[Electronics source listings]
_ _ _ _ _

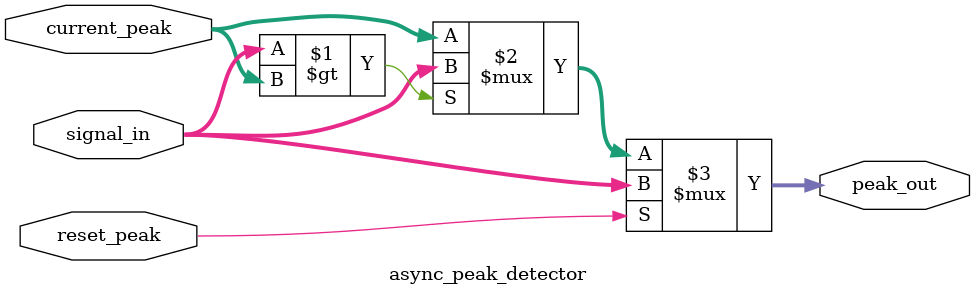
<source format=sv>
module async_peak_detector #(
    parameter W = 12
)(
    input [W-1:0] signal_in,
    input [W-1:0] current_peak,
    input reset_peak,
    output [W-1:0] peak_out
);
    // Find peak value
    assign peak_out = reset_peak ? signal_in :
                     (signal_in > current_peak) ? signal_in : current_peak;
endmodule
</source>
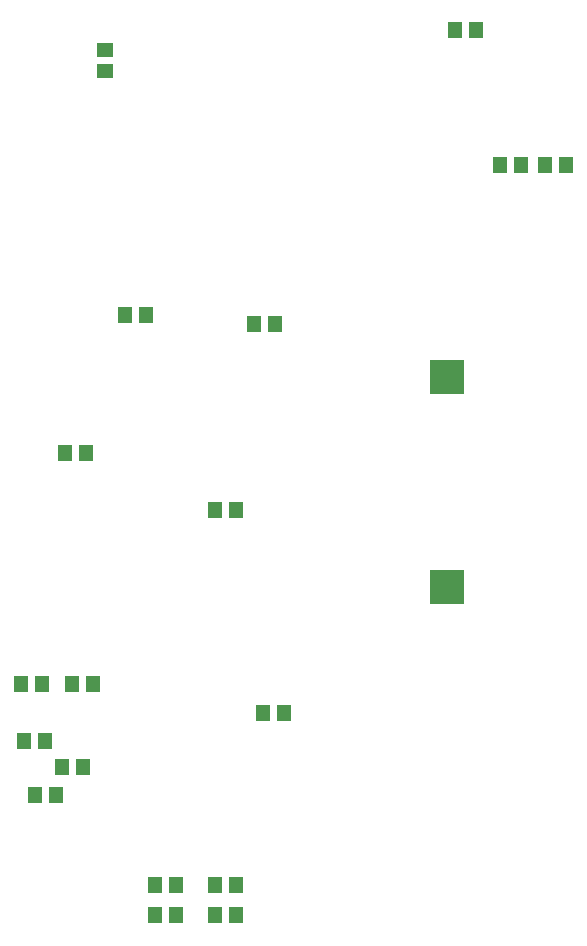
<source format=gbp>
%FSLAX25Y25*%
%MOIN*%
G70*
G01*
G75*
G04 Layer_Color=128*
%ADD10R,0.07874X0.03937*%
%ADD11C,0.03937*%
%ADD12O,0.02756X0.09843*%
%ADD13R,0.03248X0.01181*%
%ADD14R,0.01181X0.03248*%
%ADD15R,0.04724X0.05512*%
%ADD16R,0.04528X0.02362*%
%ADD17R,0.20276X0.09252*%
%ADD18R,0.05512X0.04724*%
%ADD19R,0.02362X0.04528*%
%ADD20R,0.11221X0.08465*%
%ADD21R,0.08465X0.11221*%
%ADD22R,0.04134X0.09449*%
%ADD23R,0.41929X0.35039*%
%ADD24R,0.12992X0.09449*%
%ADD25R,0.03937X0.09449*%
%ADD26O,0.08858X0.02362*%
%ADD27R,0.09449X0.04134*%
%ADD28R,0.35039X0.41929*%
%ADD29R,0.06693X0.06693*%
%ADD30O,0.00984X0.06102*%
%ADD31O,0.06102X0.00984*%
%ADD32C,0.01500*%
%ADD33C,0.03000*%
%ADD34C,0.03937*%
%ADD35C,0.01000*%
%ADD36C,0.02000*%
%ADD37C,0.07874*%
%ADD38C,0.11811*%
%ADD39C,0.11811*%
%ADD40C,0.04724*%
%ADD41C,0.05906*%
%ADD42R,0.05906X0.05906*%
%ADD43C,0.11000*%
%ADD44C,0.06299*%
%ADD45C,0.15748*%
%ADD46R,0.04724X0.04724*%
%ADD47R,0.07874X0.07874*%
%ADD48C,0.07874*%
%ADD49O,0.07874X0.03937*%
%ADD50O,0.07874X0.03937*%
%ADD51C,0.06693*%
%ADD52C,0.09000*%
%ADD53C,0.02000*%
%ADD54C,0.03800*%
%ADD55C,0.02500*%
%ADD56C,0.05000*%
%ADD57C,0.02800*%
%ADD58C,0.04000*%
%ADD59R,0.11811X0.11811*%
%ADD60C,0.19685*%
%ADD61C,0.00984*%
%ADD62C,0.02362*%
%ADD63C,0.00787*%
%ADD64C,0.00800*%
%ADD65R,0.08674X0.04737*%
%ADD66C,0.04737*%
%ADD67O,0.03556X0.10642*%
%ADD68R,0.04048X0.01981*%
%ADD69R,0.01981X0.04048*%
%ADD70R,0.05524X0.06312*%
%ADD71R,0.05328X0.03162*%
%ADD72R,0.21076X0.10052*%
%ADD73R,0.06312X0.05524*%
%ADD74R,0.03162X0.05328*%
%ADD75R,0.12020X0.09265*%
%ADD76R,0.09265X0.12020*%
%ADD77R,0.04934X0.10249*%
%ADD78R,0.42729X0.35839*%
%ADD79R,0.13792X0.10249*%
%ADD80R,0.04737X0.10249*%
%ADD81O,0.09658X0.03162*%
%ADD82R,0.10249X0.04934*%
%ADD83R,0.35839X0.42729*%
%ADD84R,0.07493X0.07493*%
%ADD85O,0.01784X0.06902*%
%ADD86O,0.06902X0.01784*%
%ADD87C,0.12611*%
%ADD88C,0.05524*%
%ADD89C,0.06706*%
%ADD90R,0.06706X0.06706*%
%ADD91C,0.11800*%
%ADD92C,0.07099*%
%ADD93C,0.16548*%
%ADD94R,0.05524X0.05524*%
%ADD95R,0.08674X0.08674*%
%ADD96C,0.08674*%
%ADD97O,0.08674X0.04737*%
%ADD98O,0.08674X0.04737*%
%ADD99C,0.07493*%
%ADD100C,0.09800*%
%ADD101C,0.04600*%
%ADD102C,0.03300*%
%ADD103C,0.05800*%
%ADD104C,0.03600*%
%ADD105C,0.04800*%
%ADD106R,0.12611X0.12611*%
D15*
X379543Y242500D02*
D03*
X372457D02*
D03*
X306457Y329000D02*
D03*
X313543D02*
D03*
X356457Y310000D02*
D03*
X363543D02*
D03*
X376543Y372000D02*
D03*
X369457D02*
D03*
X333543Y375000D02*
D03*
X326457D02*
D03*
X473543Y425000D02*
D03*
X466457D02*
D03*
X436457Y470000D02*
D03*
X443543D02*
D03*
X451457Y425000D02*
D03*
X458543D02*
D03*
X312543Y224500D02*
D03*
X305457D02*
D03*
X292957Y233000D02*
D03*
X300043D02*
D03*
X291957Y252000D02*
D03*
X299043D02*
D03*
X308957D02*
D03*
X316043D02*
D03*
X303543Y215000D02*
D03*
X296457D02*
D03*
X356457Y185000D02*
D03*
X363543D02*
D03*
X343543Y185000D02*
D03*
X336457D02*
D03*
X343543Y175000D02*
D03*
X336457D02*
D03*
X356457Y175000D02*
D03*
X363543D02*
D03*
D18*
X320000Y456457D02*
D03*
Y463543D02*
D03*
D59*
X434000Y284500D02*
D03*
Y354500D02*
D03*
M02*

</source>
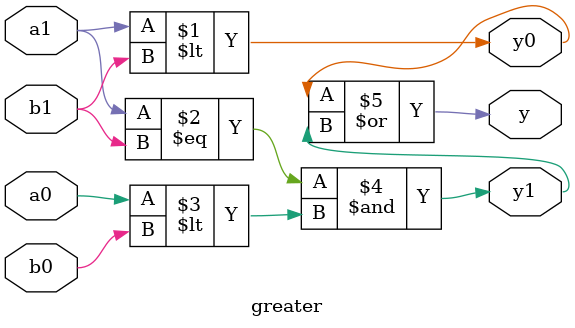
<source format=v>
module greater(

input a0,a1,b0,b1,
output y0,y1,y

);

assign y0 = a1<b1;
assign y1 = (a1==b1) &(a0<b0);
assign y = y0|y1;


endmodule

</source>
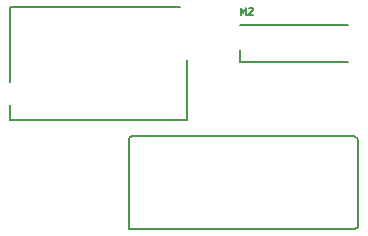
<source format=gto>
G04 #@! TF.GenerationSoftware,KiCad,Pcbnew,8.0.9-8.0.9-0~ubuntu24.04.1*
G04 #@! TF.CreationDate,2025-11-28T20:23:02+00:00*
G04 #@! TF.ProjectId,greenenergyecu,67726565-6e65-46e6-9572-67796563752e,rev?*
G04 #@! TF.SameCoordinates,Original*
G04 #@! TF.FileFunction,Legend,Top*
G04 #@! TF.FilePolarity,Positive*
%FSLAX46Y46*%
G04 Gerber Fmt 4.6, Leading zero omitted, Abs format (unit mm)*
G04 Created by KiCad (PCBNEW 8.0.9-8.0.9-0~ubuntu24.04.1) date 2025-11-28 20:23:02*
%MOMM*%
%LPD*%
G01*
G04 APERTURE LIST*
%ADD10C,0.150000*%
%ADD11C,0.200000*%
G04 APERTURE END LIST*
D10*
X21991741Y18919429D02*
X21991741Y19519429D01*
X21991741Y19519429D02*
X22191741Y19090858D01*
X22191741Y19090858D02*
X22391741Y19519429D01*
X22391741Y19519429D02*
X22391741Y18919429D01*
X22648883Y19462286D02*
X22677455Y19490858D01*
X22677455Y19490858D02*
X22734598Y19519429D01*
X22734598Y19519429D02*
X22877455Y19519429D01*
X22877455Y19519429D02*
X22934598Y19490858D01*
X22934598Y19490858D02*
X22963169Y19462286D01*
X22963169Y19462286D02*
X22991740Y19405143D01*
X22991740Y19405143D02*
X22991740Y19348000D01*
X22991740Y19348000D02*
X22963169Y19262286D01*
X22963169Y19262286D02*
X22620312Y18919429D01*
X22620312Y18919429D02*
X22991740Y18919429D01*
D11*
G04 #@! TO.C,M2*
X21950000Y18000003D02*
X31050000Y18000003D01*
X21950000Y14900000D02*
X21950000Y15900002D01*
X21950000Y14900000D02*
X31050000Y14900000D01*
G04 #@! TO.C,M3*
X12549999Y8460012D02*
X12764987Y8675000D01*
X12549999Y750000D02*
X12549999Y8460012D01*
X12549999Y750000D02*
X31675000Y750000D01*
X12764987Y8675000D02*
X31574998Y8675000D01*
X31574998Y8675000D02*
X31899998Y8350000D01*
X31675000Y750000D02*
X31899998Y974998D01*
X31899998Y974998D02*
X31899998Y8350000D01*
G04 #@! TO.C,M1*
X2437500Y19600000D02*
X2437500Y13200000D01*
X2437500Y10000000D02*
X2437500Y11300000D01*
X2437500Y10000000D02*
X17437500Y10000000D01*
X16837500Y19600000D02*
X2437500Y19600000D01*
X17437500Y10000000D02*
X17437500Y15100000D01*
G04 #@! TD*
M02*

</source>
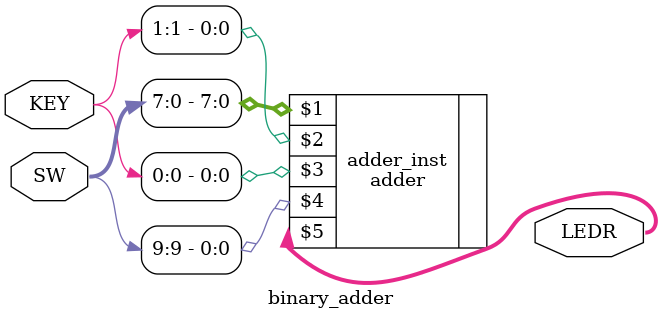
<source format=v>
module binary_adder(
	KEY,
	LEDR,
	SW
);

input[1:0] KEY;
input[9:0] SW;
output[8:0] LEDR;

adder adder_inst(SW[7:0], KEY[1], KEY[0], SW[9], LEDR);

endmodule


</source>
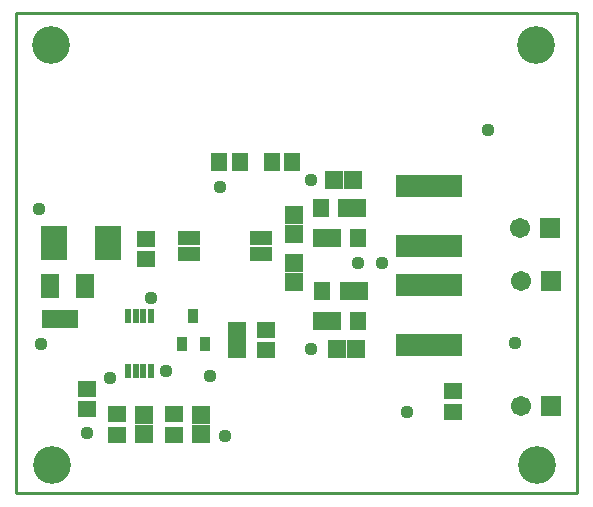
<source format=gts>
G04 Layer_Color=8388736*
%FSLAX44Y44*%
%MOMM*%
G71*
G01*
G75*
%ADD26C,0.2540*%
%ADD38R,0.8532X1.1532*%
%ADD39R,1.5532X1.3532*%
%ADD40R,1.4032X1.6032*%
%ADD41R,2.4032X1.6032*%
%ADD42R,0.6132X1.2232*%
%ADD43R,1.9332X1.2032*%
%ADD44R,2.2032X3.0032*%
%ADD45R,5.6032X1.9032*%
%ADD46R,1.5032X2.0032*%
%ADD47R,1.6032X1.5032*%
%ADD48R,1.3532X1.5532*%
%ADD49R,1.5032X1.6032*%
%ADD50C,1.7032*%
%ADD51R,1.7032X1.7032*%
%ADD52C,3.2032*%
%ADD53C,1.1176*%
D26*
X600000Y539750D02*
X1075690D01*
Y946150D01*
X600000D02*
X1075690D01*
X600000Y539750D02*
Y946150D01*
D38*
X750570Y689680D02*
D03*
X760070Y666680D02*
D03*
X741070D02*
D03*
D39*
X710750Y755500D02*
D03*
Y738000D02*
D03*
X734060Y606780D02*
D03*
Y589280D02*
D03*
X812000Y678500D02*
D03*
Y661000D02*
D03*
X685500Y589250D02*
D03*
Y606750D02*
D03*
X970000Y626500D02*
D03*
Y609000D02*
D03*
X660400Y611010D02*
D03*
Y628510D02*
D03*
D40*
X890270Y685800D02*
D03*
Y755650D02*
D03*
X858520Y781050D02*
D03*
X859790Y711200D02*
D03*
D41*
X863600Y685800D02*
D03*
Y755650D02*
D03*
X885190Y781050D02*
D03*
X886460Y711200D02*
D03*
D42*
X695100Y643750D02*
D03*
X701600D02*
D03*
X708100D02*
D03*
X714600D02*
D03*
Y689750D02*
D03*
X708100D02*
D03*
X701600D02*
D03*
X695100D02*
D03*
D43*
X746390Y756300D02*
D03*
Y742300D02*
D03*
X808090D02*
D03*
Y756300D02*
D03*
D44*
X632820Y751840D02*
D03*
X677820D02*
D03*
D45*
X949960Y665380D02*
D03*
Y716380D02*
D03*
Y800200D02*
D03*
Y749200D02*
D03*
D46*
X629390Y715010D02*
D03*
X658390D02*
D03*
D47*
X835660Y734440D02*
D03*
Y718440D02*
D03*
X787400Y661670D02*
D03*
Y677670D02*
D03*
X757250Y590000D02*
D03*
Y606000D02*
D03*
X708660Y590170D02*
D03*
Y606170D02*
D03*
X835660Y759080D02*
D03*
Y775080D02*
D03*
D48*
X789940Y820420D02*
D03*
X772440D02*
D03*
X834250D02*
D03*
X816750D02*
D03*
D49*
X869570Y805180D02*
D03*
X885570D02*
D03*
X645540Y687070D02*
D03*
X629540D02*
D03*
X872110Y661670D02*
D03*
X888110D02*
D03*
D50*
X1027350Y764750D02*
D03*
X1027750Y613710D02*
D03*
X1027600Y720000D02*
D03*
D51*
X1052750Y764750D02*
D03*
X1053150Y613710D02*
D03*
X1053000Y720000D02*
D03*
D52*
X1040230Y919730D02*
D03*
X1041400Y563880D02*
D03*
X631190D02*
D03*
X629920Y919480D02*
D03*
D53*
X1000360Y847160D02*
D03*
X1023220Y666820D02*
D03*
X764750Y639500D02*
D03*
X772750Y799250D02*
D03*
X660500Y591000D02*
D03*
X931250Y609000D02*
D03*
X890270Y734500D02*
D03*
X910000D02*
D03*
X680250Y637750D02*
D03*
X727500Y643500D02*
D03*
X777000Y588500D02*
D03*
X619750Y780750D02*
D03*
X621750Y666000D02*
D03*
X714750Y705250D02*
D03*
X850500Y661670D02*
D03*
Y805250D02*
D03*
M02*

</source>
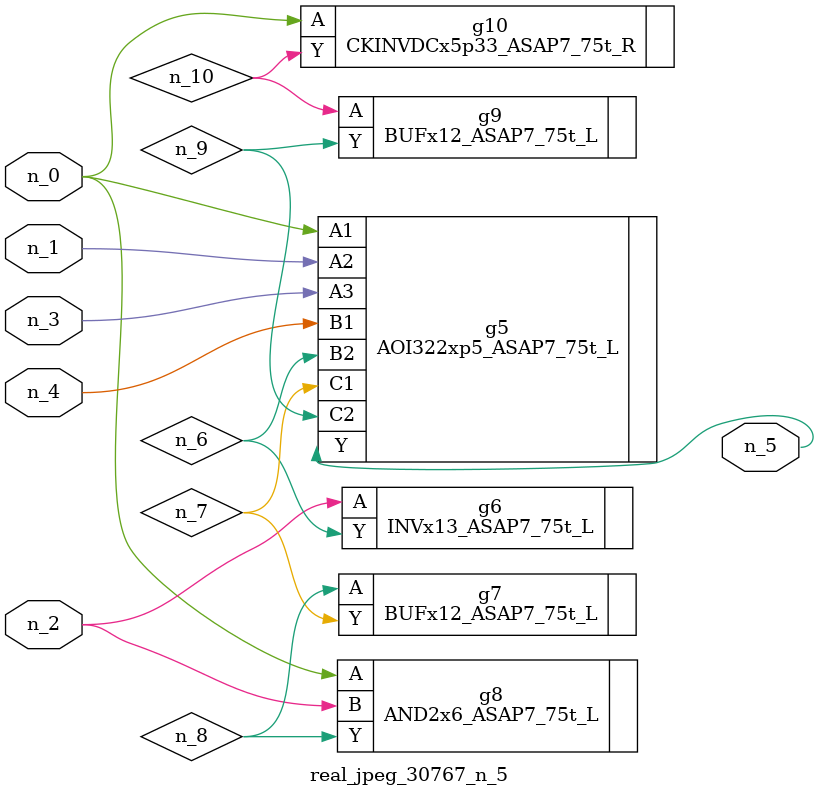
<source format=v>
module real_jpeg_30767_n_5 (n_4, n_0, n_1, n_2, n_3, n_5);

input n_4;
input n_0;
input n_1;
input n_2;
input n_3;

output n_5;

wire n_8;
wire n_6;
wire n_7;
wire n_10;
wire n_9;

AOI322xp5_ASAP7_75t_L g5 ( 
.A1(n_0),
.A2(n_1),
.A3(n_3),
.B1(n_4),
.B2(n_6),
.C1(n_7),
.C2(n_9),
.Y(n_5)
);

AND2x6_ASAP7_75t_L g8 ( 
.A(n_0),
.B(n_2),
.Y(n_8)
);

CKINVDCx5p33_ASAP7_75t_R g10 ( 
.A(n_0),
.Y(n_10)
);

INVx13_ASAP7_75t_L g6 ( 
.A(n_2),
.Y(n_6)
);

BUFx12_ASAP7_75t_L g7 ( 
.A(n_8),
.Y(n_7)
);

BUFx12_ASAP7_75t_L g9 ( 
.A(n_10),
.Y(n_9)
);


endmodule
</source>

_ _ _ _ _

Look through the entries and give the number of lines containing the word "LEDR". Add nothing else.

3